What the Design Has to Get Right
The elimination of the Kafka-to-Iceberg ETL pipeline is a legitimate goal. For teams running high-volume streams with long analytical retention, dual storage is expensive, freshness latency matters, and the streaming job bridging the two tiers adds failure surface and operational complexity. Collapsing stream storage and table storage into a single Iceberg-native layer removes all three costs simultaneously, and lets tools like Trino or DuckDB scan the same files that Kafka producers just wrote, without any intermediate copy.

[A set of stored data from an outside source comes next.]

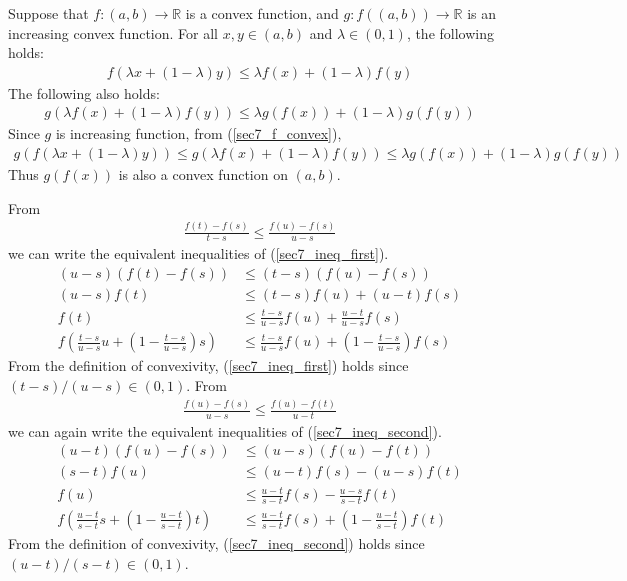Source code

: \documentclass{scrartcl}
\begin{document}
Suppose that \(f : (a, b) \to \mathbb{R}\) is a convex function, and \(g : f((a, b)) \to \mathbb{R}\) is an increasing convex function.
For all \(x, y \in (a, b)\) and \(\lambda \in (0, 1)\), the following holds:
\begin{align}\label{sec7_f_convex}
  f(\lambda x + (1 - \lambda) y) \leq \lambda f(x) + (1 - \lambda) f(y)
\end{align}
The following also holds:
\begin{align*}
  g(\lambda f(x) + (1 - \lambda) f(y)) \leq \lambda g(f(x)) + (1 - \lambda) g(f(y))
\end{align*}
Since \(g\) is increasing function, from (\ref{sec7_f_convex}),
\begin{align*}
  g(f(\lambda x + (1 - \lambda) y)) \leq g(\lambda f(x) + (1 - \lambda) f(y)) \leq \lambda g(f(x)) + (1 - \lambda) g(f(y))
\end{align*}
Thus \(g(f(x))\) is also a convex function on \((a, b)\).

From
\begin{align}\label{sec7_ineq_first}
  \frac{f(t) - f(s)}{t - s} \leq \frac{f(u) - f(s)}{u - s}
\end{align}
we can write the equivalent inequalities of (\ref{sec7_ineq_first}).
\begin{align*}
  (u - s)(f(t) - f(s)) &\leq (t - s)(f(u) - f(s)) \\
  (u - s)f(t) &\leq (t - s)f(u) + (u - t)f(s) \\
  f(t) &\leq \frac{t - s}{u - s} f(u) + \frac{u - t}{u - s} f(s) \\
  f \left( \frac{t - s}{u - s} u + \left( 1 - \frac{t - s}{u - s} \right) s \right) &\leq \frac{t - s}{u - s} f(u) + \left( 1 - \frac{t - s}{u - s} \right) f(s)
\end{align*}
From the definition of convexivity, (\ref{sec7_ineq_first}) holds since \((t - s) / (u - s) \in (0, 1)\).
From
\begin{align}\label{sec7_ineq_second}
  \frac{f(u) - f(s)}{u - s} \leq \frac{f(u) - f(t)}{u - t}
\end{align}
we can again write the equivalent inequalities of (\ref{sec7_ineq_second}).
\begin{align*}
  (u - t)(f(u) - f(s)) &\leq (u - s)(f(u) - f(t)) \\
  (s - t)f(u) &\leq (u - t)f(s) - (u - s)f(t) \\
  f(u) &\leq \frac{u - t}{s - t}f(s) - \frac{u - s}{s - t}f(t) \\
  f \left( \frac{u - t}{s - t} s + \left( 1 - \frac{u - t}{s - t} \right) t \right) &\leq \frac{u - t}{s - t}f(s) + \left( 1 - \frac{u - t}{s - t} \right) f(t)
\end{align*}
From the definition of convexivity, (\ref{sec7_ineq_second}) holds since \((u - t) / (s - t) \in (0, 1)\).
\end{document}
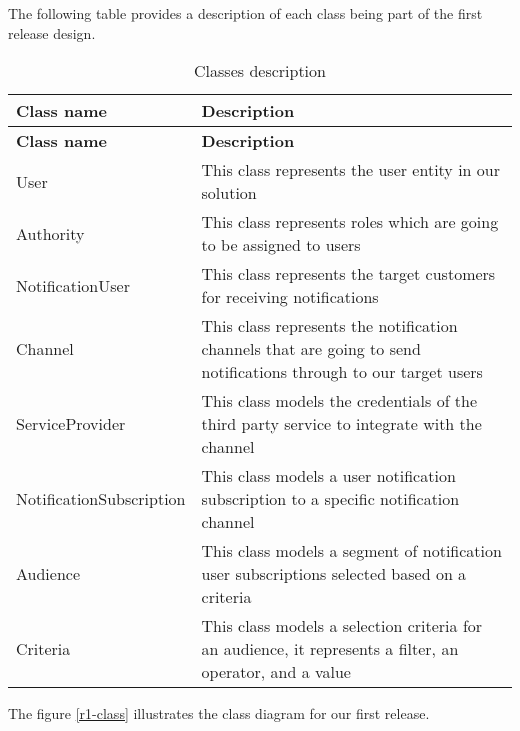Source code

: \noindent The following table provides a description of each class being part of the first release design.

\begin{longtable}{ | m{} | m{} | }
    \caption{Classes description}                                                                                                               \\
    \hline
    \textbf{Class name}      & \textbf{Description}                                                                                             \\
    \hline
    \endfirsthead
    \hline
    \textbf{Class name}      & \textbf{Description}                                                                                             \\
    \hline
    \endhead
    \endfoot
    \hline
    \endlastfoot
    User                     & This class represents the user entity in our solution                                                            \\
    \hline
    Authority                & This class represents roles which are going to be assigned to users                                              \\
    \hline
    NotificationUser         & This class represents the target customers for receiving notifications                                           \\
    \hline
    Channel                  & This class represents the notification channels that are going to send notifications through to our target users \\
    \hline
    ServiceProvider          & This class models the credentials of the third party service to integrate with the channel                       \\
    \hline
    NotificationSubscription & This class models a user notification subscription to a specific notification channel                            \\
    \hline
    Audience                 & This class models a segment of notification user subscriptions selected based on a criteria                      \\
    \hline
    Criteria                 & This class models a selection criteria for an audience, it represents a filter, an operator, and a value         \\
\end{longtable}


\noindent The figure \ref{r1-class} illustrates the class diagram for our first release. \\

The questions worth tracking as Ursa matures: how it handles the offset-to-row-range mapping (sidecar index, snapshot mapping, or embedded column), what compaction contract it offers to in-flight consumers, and what the write latency profile looks like compared to disk-based Kafka and object-storage-first systems like AutoMQ and WarpStream. The S3 PUT latency floor, roughly 50 to 200 milliseconds, is workable for most streaming use cases, as both of those systems have demonstrated in production. The additional constraint for an Iceberg-first design is that files must be large enough for efficient analytical queries, which is in tension with the commit frequency that low-latency streaming consumers expect.
That tension between streaming freshness and analytical file efficiency is the engineering problem at the center of the design. How it is resolved determines the system’s practical applicability across the range of use cases that Kafka currently serves.